The drawings show an embodiment of the operating structure of the walking rice transplanter according to the present invention, and FIG. 1 is a side view of the walking rice transplanter;
Fig. 2 is a side view of the interlocking mechanism, Fig. 3 is a partially cutaway plan view of the interlocking mechanism, Fig. 4 is a plan view of the lever guide, Fig. 5 is a cross-sectional view of the operating lever mounting part, and Fig. 6 is a partially cutaway plan view of the interlocking mechanism. FIG. 3 is a partially cutaway side view of the float front end side connector. 5... Seedling stand, 6... Ground float, 10...
...Control valve, 10a... Valve operating member, 23... Swinging member, 24... Interlocking tool, 26...

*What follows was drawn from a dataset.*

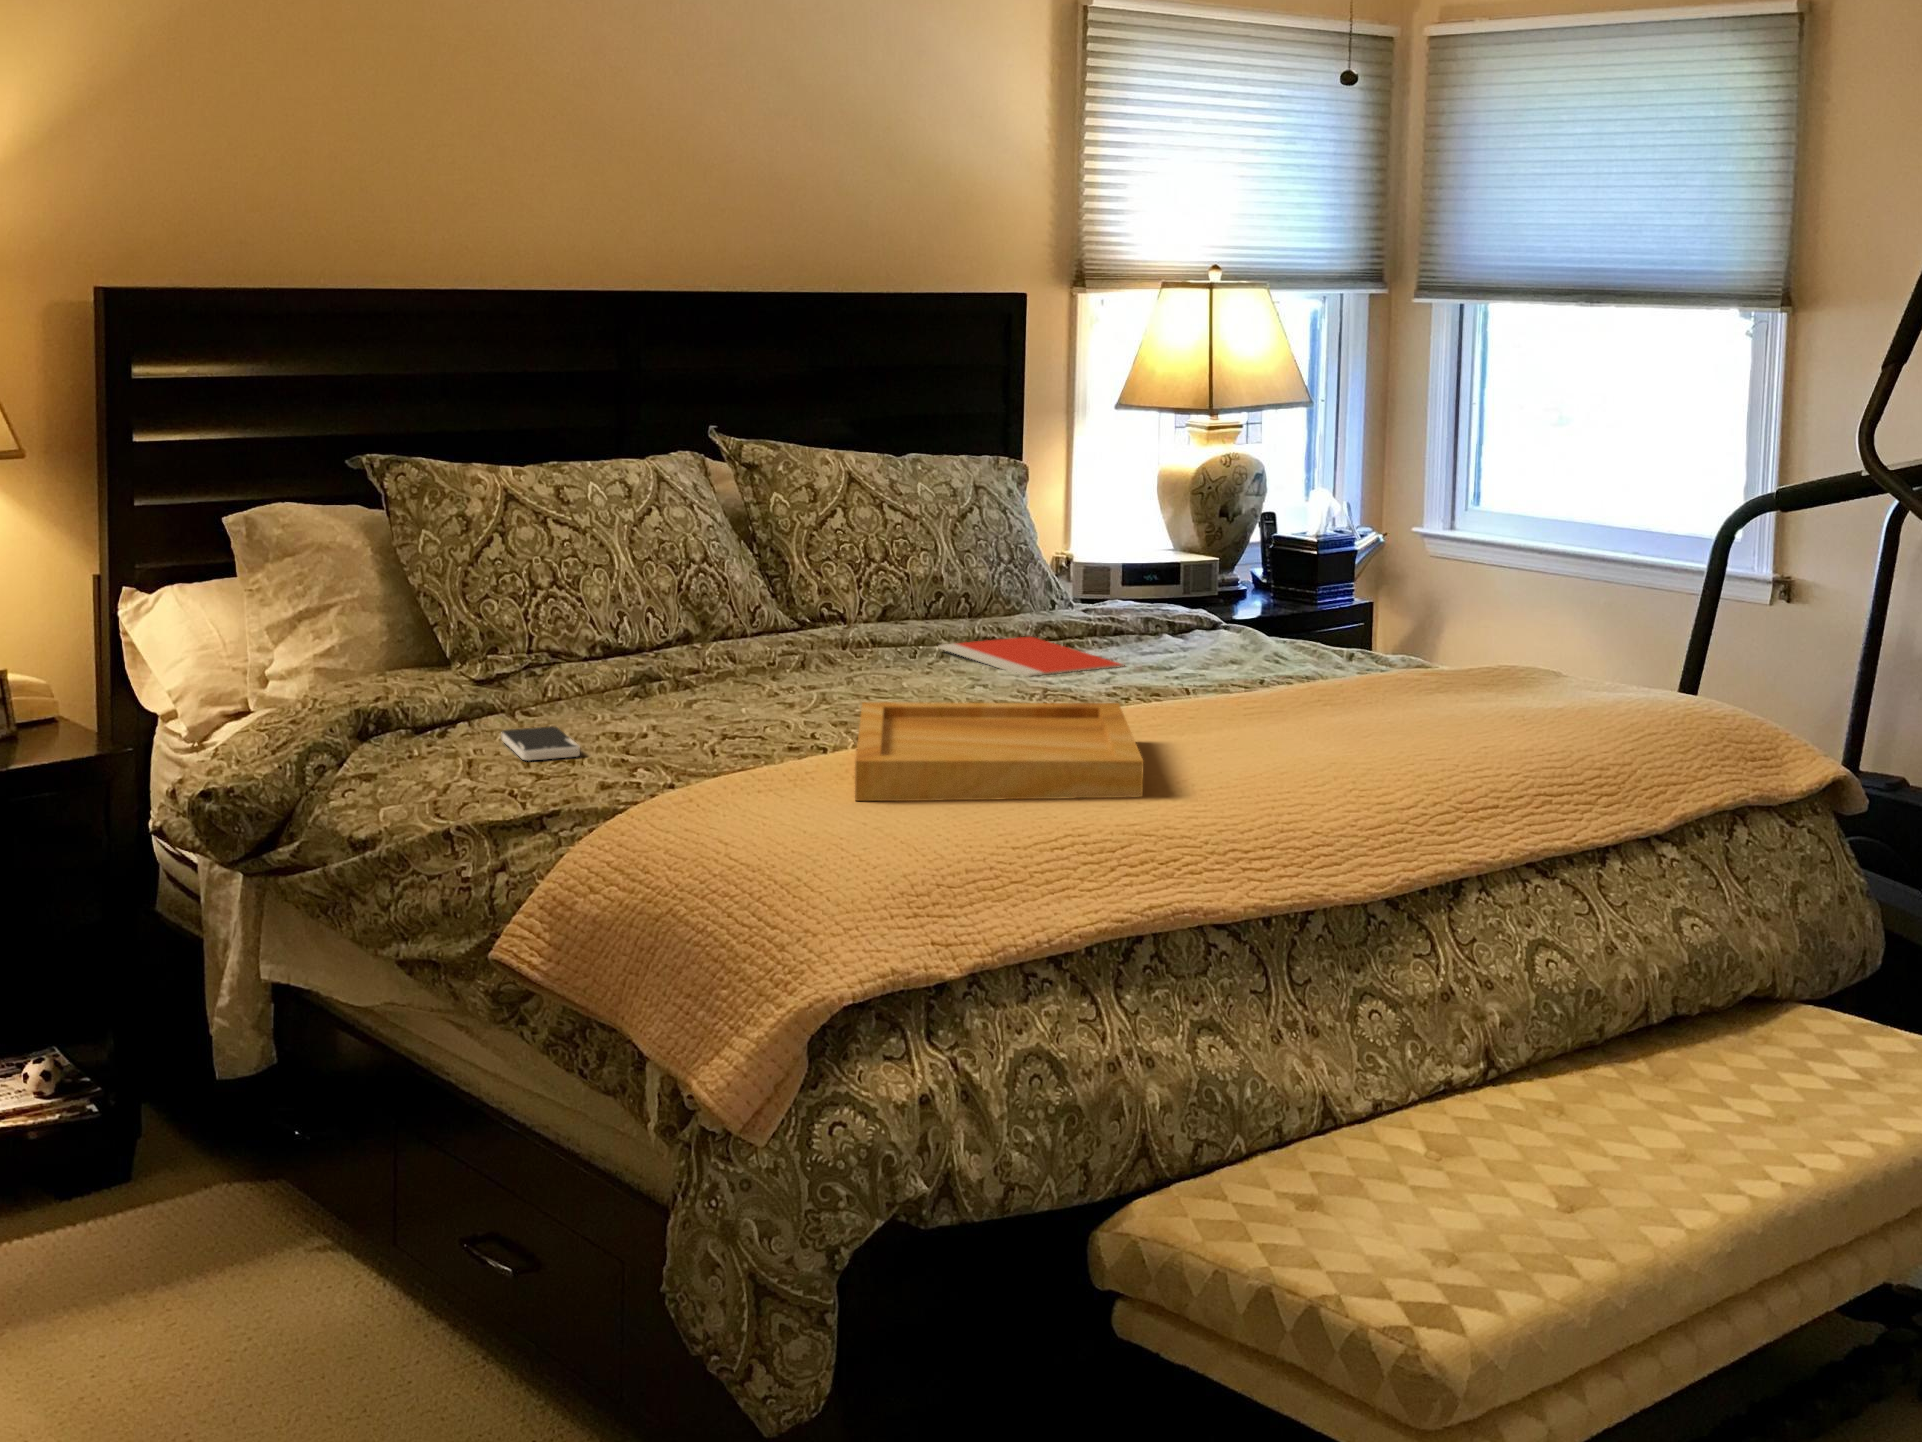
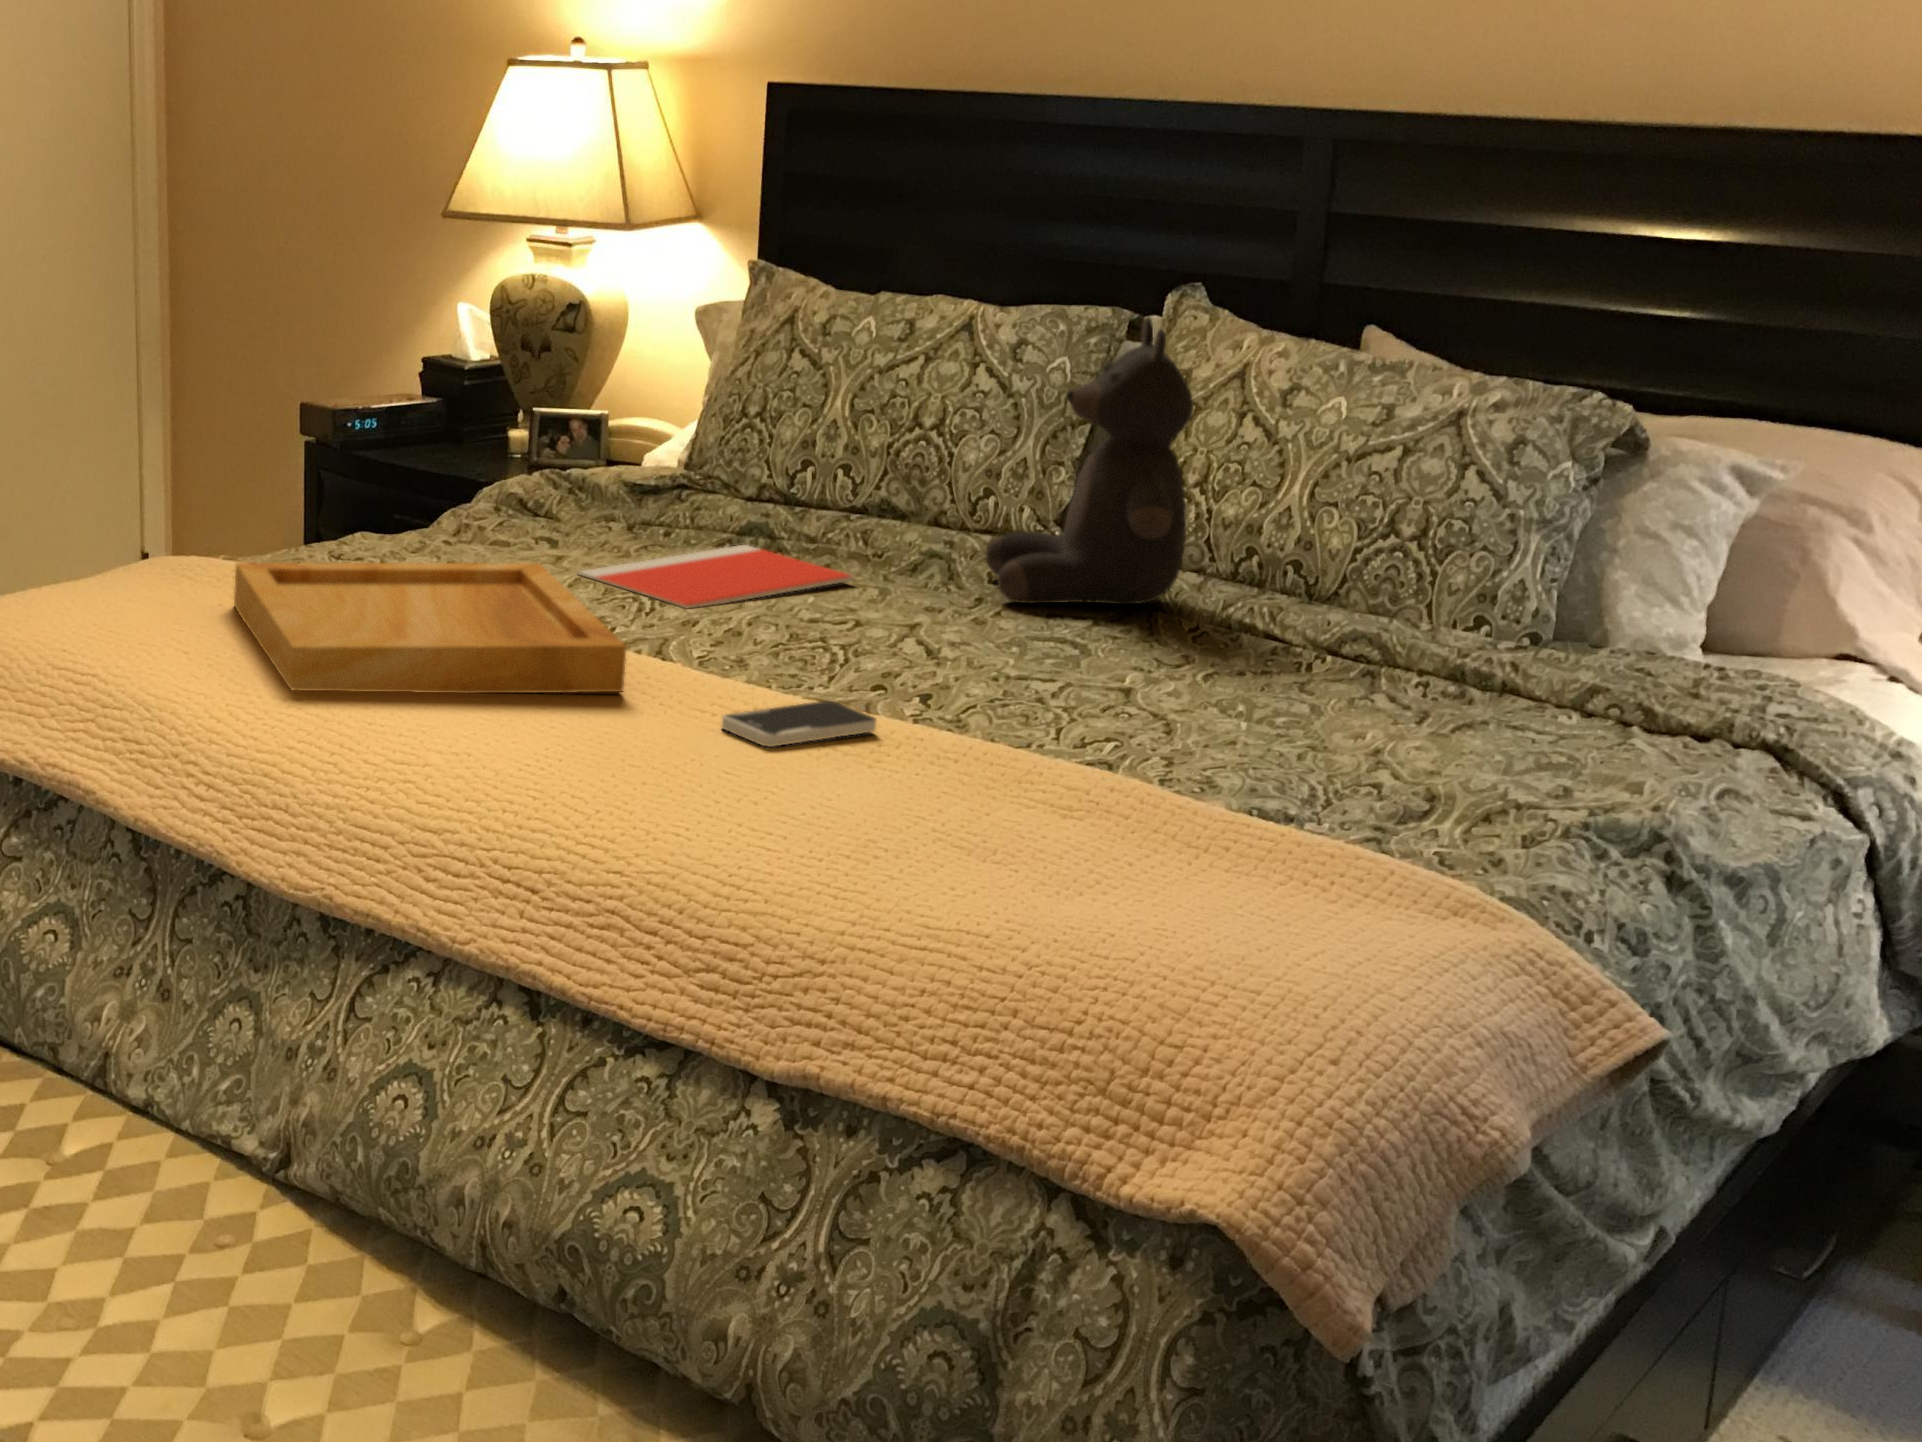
teddy bear: none [712,447,878,669] -> present [986,317,1194,604]
notebook: present [939,637,1124,677] -> present [578,545,854,608]
smartphone: present [502,726,580,761] -> present [722,701,876,747]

...Operated member, 27... Planting clutch, 27a...
...Planting clutch operation section, 29...Release wire, 32...Operation lever, AUT ₁ ...1st operating position, AUT ₂ ...2nd operating position, N...3rd operating position, UP...4th Operation position, dn...Wheel lowering position.

Claims (1)

[Scope of utility model registration request] A control valve 10 for wheel elevation control linked to the grounding float 6 and the energized planting clutch 27 are linked by wire to one operating lever 32 provided at the rear of the seedling stand 5, and this operation The lever 32 is moved to the first operating position where the control valve 10 is automatically operated when the planting clutch is engaged.
AUT ₁ , a second operation position AUT ₂ where the control valve 10 is automatically operated when the planting clutch is disconnected, a third operation position N where the control valve 10 is neutrally locked when the planting clutch is disconnected, and a control position when the planting clutch is disconnected. Valve 10 is in wheel lower position
This is an operating structure of a walking rice transplanter configured to be able to be operated by switching to a fourth operating position UP which is forcibly operated in the dn direction, and in which an operated member 26 is interlocked and connected to the operating lever 32 via one release wire 29. An interlocking tool 24 is arranged so that the swinging member 23 for bringing the operating member 10a of the control valve 10 into contact with the wheel lowering position dn and the operated member 26 are flexibly operated so that the control valve 10 can be operated in its entire stroke.
The operating structure of the walk-behind rice transplanter is such that the operated member 26 and the operating portion 27a of the planting clutch 27 are interlocked and connected via a spring 28.